4) Which place have you visited where your thoughts about the place were completely wrong (pleasantly or otherwise)?

Mexico City. I was nervous to go because it has a reputation of being a dangerous city but the rewards of visiting were great. The city has the most amazing museums, the place has this incredible spirit to it, the food and restaurants are extraordinary.

It has to be one of my favorite places and I didn’t initially want to go.

Traveling with a baby is a great ice breaker when traveling. You can also create a game with your kids around babies, says Pauline Frommer.

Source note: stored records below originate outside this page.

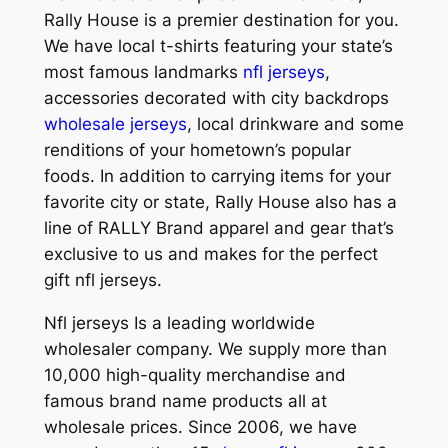
Rally House is a premier destination for you.
We have local t-shirts featuring your state’s
most famous landmarks
nfl jerseys
,
accessories decorated with city backdrops
wholesale jerseys
, local drinkware and some
renditions of your hometown’s popular
foods. In addition to carrying items for your
favorite city or state, Rally House also has a
line of RALLY Brand apparel and gear that’s
exclusive to us and makes for the perfect
gift nfl jerseys.
Nfl jerseys Is a leading worldwide
wholesaler company. We supply more than
10,000 high-quality merchandise and
famous brand name products all at
wholesale prices. Since 2006, we have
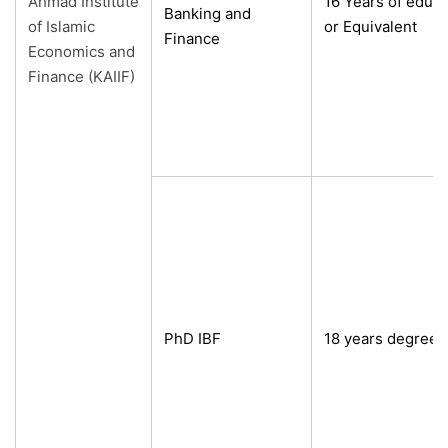
Ahmad Institute
16 Years of edu
Banking and
of Islamic
or Equivalent
Finance
Economics and
Finance (KAIIF)
PhD IBF
18 years degree 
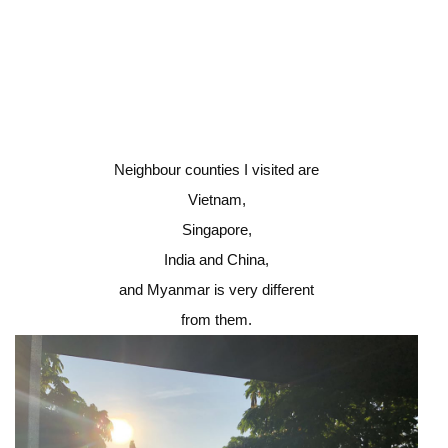
Neighbour counties I visited are
Vietnam,
Singapore,
India and China,
and Myanmar is very different
from them.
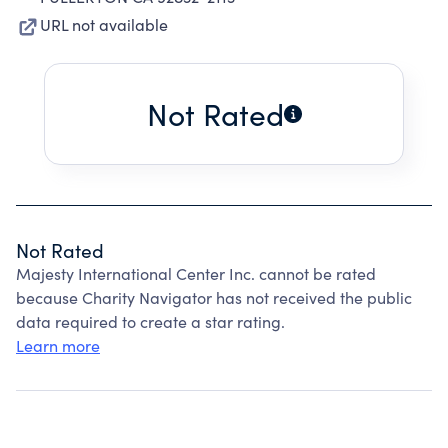
URL not available
Not Rated
Not Rated
Majesty International Center Inc. cannot be rated
because Charity Navigator has not received the public
data required to create a star rating.
Learn more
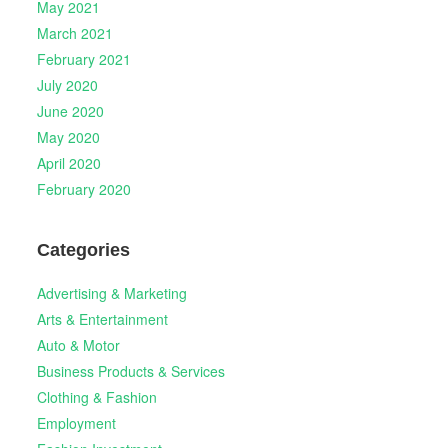
May 2021
March 2021
February 2021
July 2020
June 2020
May 2020
April 2020
February 2020
Categories
Advertising & Marketing
Arts & Entertainment
Auto & Motor
Business Products & Services
Clothing & Fashion
Employment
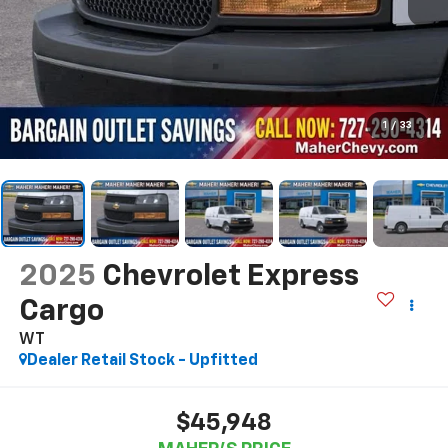
1
/
33
2025
Chevrolet Express
Cargo
WT
Dealer Retail Stock - Upfitted
$45,948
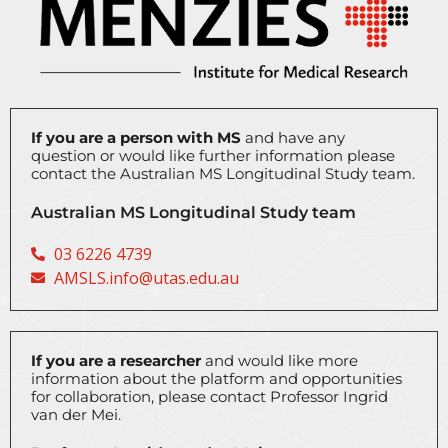
If you are a person with MS
and have any
question or would like further information please
contact the Australian MS Longitudinal Study team.
Australian MS Longitudinal Study team
03 6226 4739
AMSLS.info@utas.edu.au
If you are a researcher
and would like more
information about the platform and opportunities
for collaboration, please contact
Professor Ingrid
van der Mei.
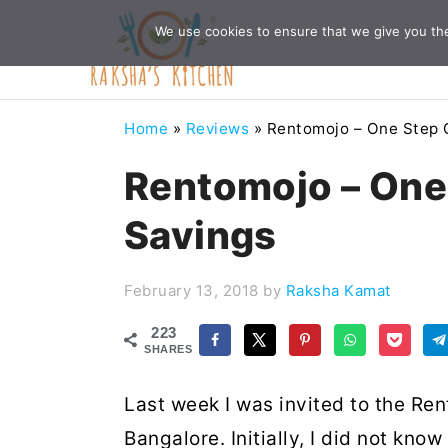
Skip
Skip
Skip
Skip
We use cookies to ensure that we give you the 
to
to
to
to
primary
main
primary
footer
navigation
content
sidebar
Home
»
Reviews
»
Rentomojo – One Step C
Rentomojo – One 
Savings
February 13, 2018
by
Raksha Kamat
223
SHARES
Last week I was invited to the R
Bangalore. Initially, I did not kno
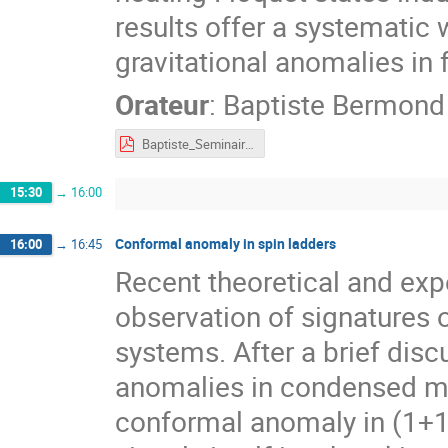
results offer a systematic
gravitational anomalies in 
Orateur
:
Baptiste Bermond
Baptiste_Seminaire_tours_4.pdf
15:30
→
16:00
Conformal anomaly in spin ladders
16:00
→
16:45
Recent theoretical and exp
observation of signatures
systems. After a brief discu
anomalies in condensed matt
conformal anomaly in (1+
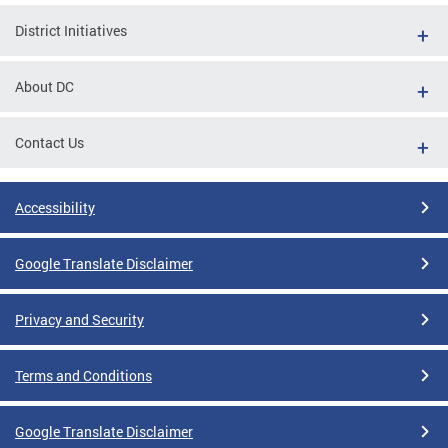
District Initiatives
About DC
Contact Us
Accessibility
Google Translate Disclaimer
Privacy and Security
Terms and Conditions
Google Translate Disclaimer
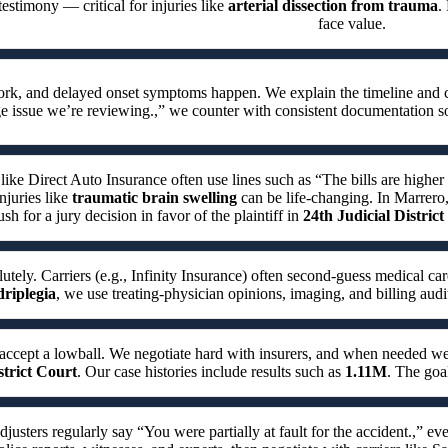
testimony — critical for injuries like
arterial dissection from trauma
.
face value.
work, and delayed onset symptoms happen. We explain the timeline and 
e issue we’re reviewing.,” we counter with consistent documentation s
 like Direct Auto Insurance often use lines such as “The bills are higher
njuries like
traumatic brain swelling
can be life-changing. In Marrero,
sh for a jury decision in favor of the plaintiff in
24th Judicial Distric
utely. Carriers (e.g., Infinity Insurance) often second-guess medical car
riplegia
, we use treating-physician opinions, imaging, and billing audi
accept a lowball. We negotiate hard with insurers, and when needed 
strict Court
. Our case histories include results such as
1.11M
. The goa
djusters regularly say “You were partially at fault for the accident.,” 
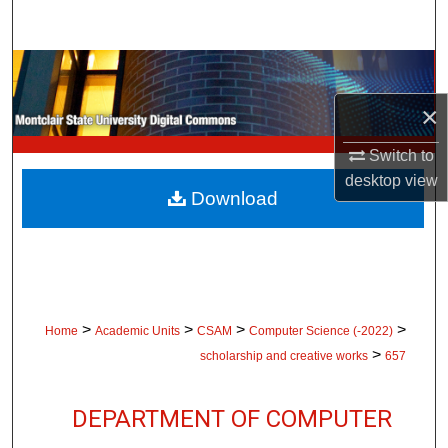
Search
Browse Collections
×
My Account
Switch to
About
desktop
view
Download
Digital Commons Network™
>
>
>
>
Home
Academic Units
CSAM
Computer Science (-2022)
>
scholarship and creative works
657
DEPARTMENT OF COMPUTER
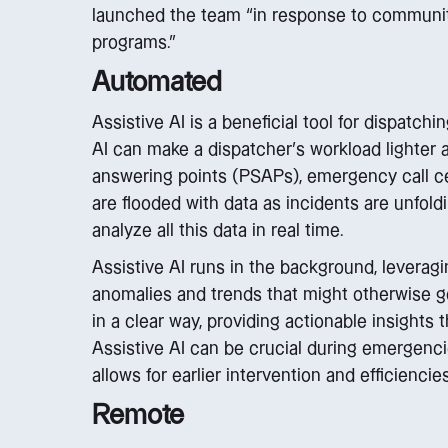
launched the team “in response to community
programs.”
Automated
Assistive AI is a beneficial tool for dispatc
AI can make a dispatcher’s workload lighter 
answering points (PSAPs), emergency call c
are flooded with data as incidents are unfoldi
analyze all this data in real time.
Assistive AI runs in the background, leverag
anomalies and trends that might otherwise go
in a clear way, providing actionable insights t
Assistive AI can be crucial during emergencies
allows for earlier intervention and efficienci
Remote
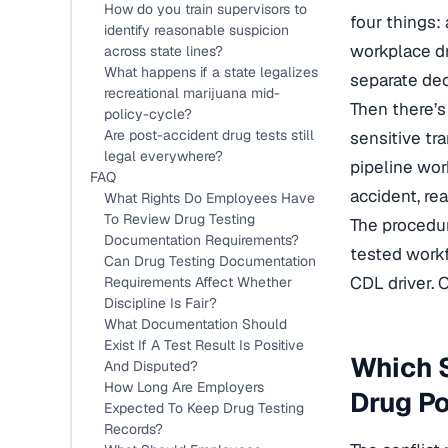
How do you train supervisors to
four things:
identify reasonable suspicion
workplace dru
across state lines?
What happens if a state legalizes
separate de
recreational marijuana mid-
Then there’s
policy-cycle?
Are post-accident drug tests still
sensitive tra
legal everywhere?
pipeline wor
FAQ
accident, re
What Rights Do Employees Have
To Review Drug Testing
The procedur
Documentation Requirements?
tested workf
Can Drug Testing Documentation
CDL driver. 
Requirements Affect Whether
Discipline Is Fair?
What Documentation Should
Exist If A Test Result Is Positive
Which S
And Disputed?
How Long Are Employers
Drug Po
Expected To Keep Drug Testing
Records?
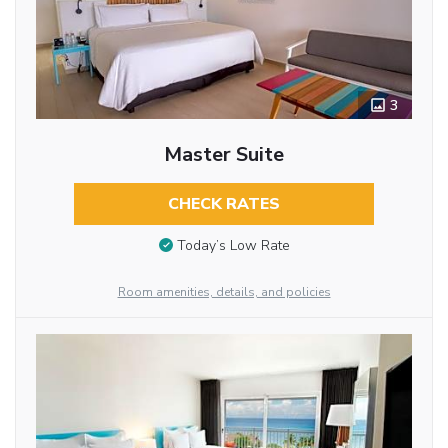
3
Master Suite
CHECK RATES
Today’s Low Rate
Room amenities, details, and policies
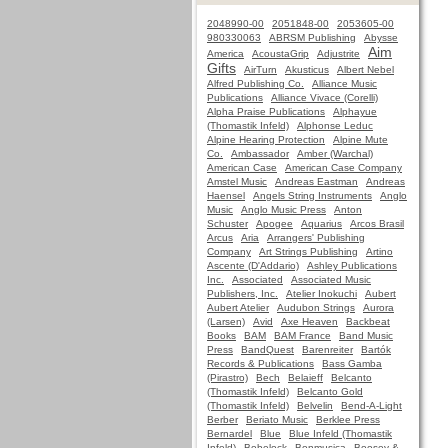
2048990-00
2051848-00
2053605-00
980330063
ABRSM Publishing
Abysse
Aim
America
AcoustaGrip
Adjustrite
Gifts
AirTurn
Akusticus
Albert Nebel
Alfred Publishing Co.
Alliance Music
Publications
Alliance Vivace (Corelli)
Alpha Praise Publications
Alphayue
(Thomastik Infeld)
Alphonse Leduc
Alpine Hearing Protection
Alpine Mute
Co.
Ambassador
Amber (Warchal)
American Case
American Case Company
Amstel Music
Andreas Eastman
Andreas
Haensel
Angels String Instruments
Anglo
Music
Anglo Music Press
Anton
Schuster
Apogee
Aquarius
Arcos Brasil
Arcus
Aria
Arrangers' Publishing
Company
Art Strings Publishing
Artino
Ascente (D'Addario)
Ashley Publications
Inc.
Associated
Associated Music
Publishers, Inc.
Atelier Inokuchi
Aubert
Aubert Atelier
Audubon Strings
Aurora
(Larsen)
Avid
Axe Heaven
Backbeat
Books
BAM
BAM France
Band Music
Press
BandQuest
Barenreiter
Bartók
Records & Publications
Bass Gamba
(Pirastro)
Bech
Belaieff
Belcanto
(Thomastik Infeld)
Belcanto Gold
(Thomastik Infeld)
Belvelin
Bend-A-Light
Berber
Beriato Music
Berklee Press
Bernardel
Blue
Blue Infeld (Thomastik
Infeld)
Bobelock
Bonmusica
Boosey &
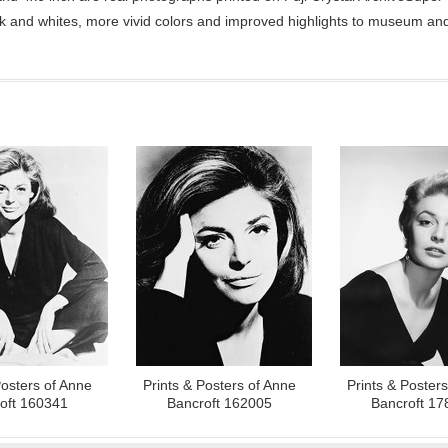
ck and whites, more vivid colors and improved highlights to museum and 
Posters of Anne
Prints & Posters of Anne
Prints & Poster
oft 160341
Bancroft 162005
Bancroft 17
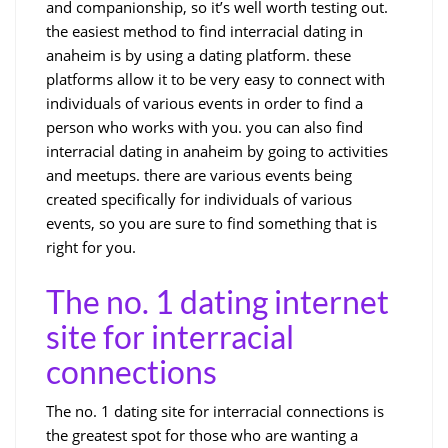
and companionship, so it’s well worth testing out.
the easiest method to find interracial dating in
anaheim is by using a dating platform. these
platforms allow it to be very easy to connect with
individuals of various events in order to find a
person who works with you. you can also find
interracial dating in anaheim by going to activities
and meetups. there are various events being
created specifically for individuals of various
events, so you are sure to find something that is
right for you.
The no. 1 dating internet
site for interracial
connections
The no. 1 dating site for interracial connections is
the greatest spot for those who are wanting a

Traveling with a baby is a great ice breaker when traveling. You can also create a game with your kids around babies, says Pauline Frommer.

5) What travel tips can you offer to a traveling parent?

Don’t avoid museums. It’s important to a child’s education and helping your child grow as a person.

Also, create little games. Make it fun. When my girls were little and traveling in Italy, I created this game where we had to find the babies. Well, Italy has a lot of baby Jesuses all over the place so that game became a lot of fun.

Have you used any of Pauline Frommer’s tips when traveling?